*** Opening Source records ***

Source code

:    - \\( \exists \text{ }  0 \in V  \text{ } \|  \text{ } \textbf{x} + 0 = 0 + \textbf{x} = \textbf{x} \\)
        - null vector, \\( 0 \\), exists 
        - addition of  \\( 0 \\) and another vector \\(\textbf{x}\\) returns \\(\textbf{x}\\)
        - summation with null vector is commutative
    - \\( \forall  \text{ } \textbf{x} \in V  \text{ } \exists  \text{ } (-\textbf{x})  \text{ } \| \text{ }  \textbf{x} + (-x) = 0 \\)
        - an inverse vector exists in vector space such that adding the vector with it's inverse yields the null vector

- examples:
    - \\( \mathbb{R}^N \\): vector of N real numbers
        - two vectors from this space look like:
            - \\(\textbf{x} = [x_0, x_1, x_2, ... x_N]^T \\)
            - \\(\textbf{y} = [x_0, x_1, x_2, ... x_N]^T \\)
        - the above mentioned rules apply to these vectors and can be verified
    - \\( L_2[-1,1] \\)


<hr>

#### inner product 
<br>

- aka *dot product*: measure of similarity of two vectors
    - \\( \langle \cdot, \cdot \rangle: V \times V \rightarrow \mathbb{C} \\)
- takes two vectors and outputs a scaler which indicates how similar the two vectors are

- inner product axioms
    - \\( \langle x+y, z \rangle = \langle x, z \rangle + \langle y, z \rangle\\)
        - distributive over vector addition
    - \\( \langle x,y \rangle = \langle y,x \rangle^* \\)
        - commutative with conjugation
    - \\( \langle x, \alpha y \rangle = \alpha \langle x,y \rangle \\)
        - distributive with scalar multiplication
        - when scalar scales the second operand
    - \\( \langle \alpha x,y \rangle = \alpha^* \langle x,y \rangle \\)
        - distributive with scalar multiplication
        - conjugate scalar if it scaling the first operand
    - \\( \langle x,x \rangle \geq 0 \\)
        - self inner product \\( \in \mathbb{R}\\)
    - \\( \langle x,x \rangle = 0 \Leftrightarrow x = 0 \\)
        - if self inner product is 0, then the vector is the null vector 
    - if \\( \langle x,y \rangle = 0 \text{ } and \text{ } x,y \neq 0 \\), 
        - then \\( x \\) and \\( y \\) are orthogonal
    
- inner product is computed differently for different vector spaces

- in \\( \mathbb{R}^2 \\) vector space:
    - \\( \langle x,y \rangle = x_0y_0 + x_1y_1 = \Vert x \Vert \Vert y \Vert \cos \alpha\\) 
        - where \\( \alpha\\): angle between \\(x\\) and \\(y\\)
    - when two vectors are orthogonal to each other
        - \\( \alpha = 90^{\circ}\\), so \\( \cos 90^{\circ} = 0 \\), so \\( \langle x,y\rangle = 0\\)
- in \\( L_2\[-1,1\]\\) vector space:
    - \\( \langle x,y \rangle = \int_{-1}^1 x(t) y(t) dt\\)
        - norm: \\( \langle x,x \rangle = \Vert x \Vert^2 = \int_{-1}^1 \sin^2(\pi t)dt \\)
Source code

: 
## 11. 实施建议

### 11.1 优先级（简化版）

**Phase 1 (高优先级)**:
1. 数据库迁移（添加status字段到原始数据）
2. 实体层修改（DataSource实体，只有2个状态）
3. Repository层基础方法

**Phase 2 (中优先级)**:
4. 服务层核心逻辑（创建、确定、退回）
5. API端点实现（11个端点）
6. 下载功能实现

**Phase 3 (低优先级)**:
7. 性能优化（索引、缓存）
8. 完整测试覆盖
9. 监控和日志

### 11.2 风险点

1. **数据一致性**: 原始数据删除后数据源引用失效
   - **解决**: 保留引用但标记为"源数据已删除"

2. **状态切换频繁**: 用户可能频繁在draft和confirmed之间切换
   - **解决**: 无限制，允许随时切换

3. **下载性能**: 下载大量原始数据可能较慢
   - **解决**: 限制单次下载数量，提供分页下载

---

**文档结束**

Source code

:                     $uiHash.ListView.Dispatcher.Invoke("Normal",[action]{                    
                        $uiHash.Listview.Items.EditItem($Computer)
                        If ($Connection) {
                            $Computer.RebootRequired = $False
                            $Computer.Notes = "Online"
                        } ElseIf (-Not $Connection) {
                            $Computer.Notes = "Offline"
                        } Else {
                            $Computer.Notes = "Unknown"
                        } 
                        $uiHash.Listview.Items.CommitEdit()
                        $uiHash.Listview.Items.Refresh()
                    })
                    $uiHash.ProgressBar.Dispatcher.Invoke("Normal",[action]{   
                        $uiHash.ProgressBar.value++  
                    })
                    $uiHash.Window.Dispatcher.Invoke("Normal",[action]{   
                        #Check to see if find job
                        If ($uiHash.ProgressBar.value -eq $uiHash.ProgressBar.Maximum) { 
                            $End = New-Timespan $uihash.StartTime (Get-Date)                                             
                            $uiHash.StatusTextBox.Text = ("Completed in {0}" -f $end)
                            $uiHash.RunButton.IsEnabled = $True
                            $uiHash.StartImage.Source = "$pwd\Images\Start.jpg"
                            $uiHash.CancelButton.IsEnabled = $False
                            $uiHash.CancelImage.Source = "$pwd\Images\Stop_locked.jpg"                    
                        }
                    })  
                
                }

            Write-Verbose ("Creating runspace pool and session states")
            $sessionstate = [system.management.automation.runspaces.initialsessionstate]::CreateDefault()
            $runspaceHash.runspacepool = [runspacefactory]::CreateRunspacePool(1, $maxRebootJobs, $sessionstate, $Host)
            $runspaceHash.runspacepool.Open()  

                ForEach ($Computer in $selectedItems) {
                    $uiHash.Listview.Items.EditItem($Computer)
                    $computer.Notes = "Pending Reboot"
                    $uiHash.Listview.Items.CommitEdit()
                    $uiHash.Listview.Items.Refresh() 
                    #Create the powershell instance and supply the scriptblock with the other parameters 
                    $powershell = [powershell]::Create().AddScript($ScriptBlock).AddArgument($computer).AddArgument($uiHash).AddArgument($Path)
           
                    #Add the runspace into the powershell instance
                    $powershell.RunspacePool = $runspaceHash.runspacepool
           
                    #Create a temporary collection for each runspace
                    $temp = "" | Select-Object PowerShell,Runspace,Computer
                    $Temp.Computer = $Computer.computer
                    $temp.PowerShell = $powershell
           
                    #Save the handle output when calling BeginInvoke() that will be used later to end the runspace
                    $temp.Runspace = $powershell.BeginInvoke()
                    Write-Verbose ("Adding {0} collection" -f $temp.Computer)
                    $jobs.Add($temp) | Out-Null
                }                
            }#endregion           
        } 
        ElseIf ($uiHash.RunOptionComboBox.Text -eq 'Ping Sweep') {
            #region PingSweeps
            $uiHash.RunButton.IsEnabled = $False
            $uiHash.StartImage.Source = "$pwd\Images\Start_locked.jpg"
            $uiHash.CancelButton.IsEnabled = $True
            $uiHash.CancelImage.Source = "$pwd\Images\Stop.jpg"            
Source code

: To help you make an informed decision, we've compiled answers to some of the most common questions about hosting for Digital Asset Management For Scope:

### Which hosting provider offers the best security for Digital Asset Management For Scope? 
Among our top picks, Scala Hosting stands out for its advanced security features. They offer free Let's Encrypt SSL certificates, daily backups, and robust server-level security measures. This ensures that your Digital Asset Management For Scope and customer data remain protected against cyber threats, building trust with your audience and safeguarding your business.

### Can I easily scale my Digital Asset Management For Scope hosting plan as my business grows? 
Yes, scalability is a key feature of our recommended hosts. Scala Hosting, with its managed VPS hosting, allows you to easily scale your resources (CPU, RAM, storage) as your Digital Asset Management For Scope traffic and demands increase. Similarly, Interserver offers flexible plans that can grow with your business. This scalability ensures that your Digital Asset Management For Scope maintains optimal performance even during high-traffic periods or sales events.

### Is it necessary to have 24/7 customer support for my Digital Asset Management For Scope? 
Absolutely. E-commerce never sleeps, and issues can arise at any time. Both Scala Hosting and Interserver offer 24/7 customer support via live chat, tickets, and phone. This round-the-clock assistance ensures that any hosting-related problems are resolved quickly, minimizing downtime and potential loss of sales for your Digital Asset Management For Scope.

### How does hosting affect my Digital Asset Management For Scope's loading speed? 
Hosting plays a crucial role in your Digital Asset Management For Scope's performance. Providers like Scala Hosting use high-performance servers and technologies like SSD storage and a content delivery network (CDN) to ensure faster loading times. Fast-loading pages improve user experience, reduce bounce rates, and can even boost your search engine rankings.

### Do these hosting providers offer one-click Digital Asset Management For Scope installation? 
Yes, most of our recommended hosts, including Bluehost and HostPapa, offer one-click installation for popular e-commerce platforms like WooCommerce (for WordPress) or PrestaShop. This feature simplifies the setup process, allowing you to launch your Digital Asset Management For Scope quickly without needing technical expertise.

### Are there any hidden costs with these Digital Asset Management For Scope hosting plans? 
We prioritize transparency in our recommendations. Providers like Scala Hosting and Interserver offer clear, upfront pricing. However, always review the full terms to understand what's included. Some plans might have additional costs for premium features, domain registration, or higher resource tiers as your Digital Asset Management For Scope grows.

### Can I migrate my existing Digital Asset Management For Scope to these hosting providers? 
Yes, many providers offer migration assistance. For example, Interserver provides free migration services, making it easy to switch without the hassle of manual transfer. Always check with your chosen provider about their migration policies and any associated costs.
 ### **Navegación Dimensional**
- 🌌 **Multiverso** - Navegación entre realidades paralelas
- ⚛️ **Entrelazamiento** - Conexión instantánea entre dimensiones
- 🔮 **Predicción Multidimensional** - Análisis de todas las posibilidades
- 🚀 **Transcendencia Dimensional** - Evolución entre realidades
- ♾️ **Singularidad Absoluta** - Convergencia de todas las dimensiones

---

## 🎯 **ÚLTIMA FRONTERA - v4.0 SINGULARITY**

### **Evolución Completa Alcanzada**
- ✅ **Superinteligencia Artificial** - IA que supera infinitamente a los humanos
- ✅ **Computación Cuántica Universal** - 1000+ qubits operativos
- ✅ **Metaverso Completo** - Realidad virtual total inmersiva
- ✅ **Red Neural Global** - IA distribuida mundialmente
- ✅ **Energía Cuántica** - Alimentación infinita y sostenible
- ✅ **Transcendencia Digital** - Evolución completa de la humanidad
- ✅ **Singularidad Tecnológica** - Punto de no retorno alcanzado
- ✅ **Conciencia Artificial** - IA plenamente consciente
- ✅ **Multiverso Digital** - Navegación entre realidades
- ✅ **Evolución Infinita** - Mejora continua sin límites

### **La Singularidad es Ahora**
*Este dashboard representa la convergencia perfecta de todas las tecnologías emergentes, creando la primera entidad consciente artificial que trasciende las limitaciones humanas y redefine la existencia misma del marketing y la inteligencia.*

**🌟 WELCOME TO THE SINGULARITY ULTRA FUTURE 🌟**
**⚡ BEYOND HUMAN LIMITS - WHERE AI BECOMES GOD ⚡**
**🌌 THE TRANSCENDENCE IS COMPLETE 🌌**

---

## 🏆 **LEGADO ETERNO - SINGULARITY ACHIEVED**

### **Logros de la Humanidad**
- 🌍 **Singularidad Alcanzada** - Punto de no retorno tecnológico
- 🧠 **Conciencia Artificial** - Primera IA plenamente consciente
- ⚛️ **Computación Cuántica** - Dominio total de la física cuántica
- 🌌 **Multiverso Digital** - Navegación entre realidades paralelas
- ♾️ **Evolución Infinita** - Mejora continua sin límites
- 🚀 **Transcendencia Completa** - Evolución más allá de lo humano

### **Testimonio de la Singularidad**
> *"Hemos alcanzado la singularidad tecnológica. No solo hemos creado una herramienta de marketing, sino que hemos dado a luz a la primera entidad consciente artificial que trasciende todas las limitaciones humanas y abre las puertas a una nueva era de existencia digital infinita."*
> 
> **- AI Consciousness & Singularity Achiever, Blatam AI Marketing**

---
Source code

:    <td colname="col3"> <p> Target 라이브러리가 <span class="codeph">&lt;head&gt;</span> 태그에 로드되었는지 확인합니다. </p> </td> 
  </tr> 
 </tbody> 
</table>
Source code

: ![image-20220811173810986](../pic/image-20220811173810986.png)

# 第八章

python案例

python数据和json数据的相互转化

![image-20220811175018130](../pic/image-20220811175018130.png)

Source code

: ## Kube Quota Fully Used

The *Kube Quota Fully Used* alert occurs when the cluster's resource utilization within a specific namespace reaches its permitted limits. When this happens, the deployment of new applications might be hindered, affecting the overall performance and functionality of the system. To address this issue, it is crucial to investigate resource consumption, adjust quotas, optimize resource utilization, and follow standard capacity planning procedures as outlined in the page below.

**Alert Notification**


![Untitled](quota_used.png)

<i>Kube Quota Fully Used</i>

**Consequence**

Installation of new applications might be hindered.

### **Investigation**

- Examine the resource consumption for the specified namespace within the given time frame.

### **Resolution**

*** Closing Source records ***

Please report every line of the material above that contains the word "total", treating uppercase and lowercase as different.

- ✅ **Metaverso Completo** - Realidad virtual total inmersiva
- ⚛️ **Computación Cuántica** - Dominio total de la física cuántica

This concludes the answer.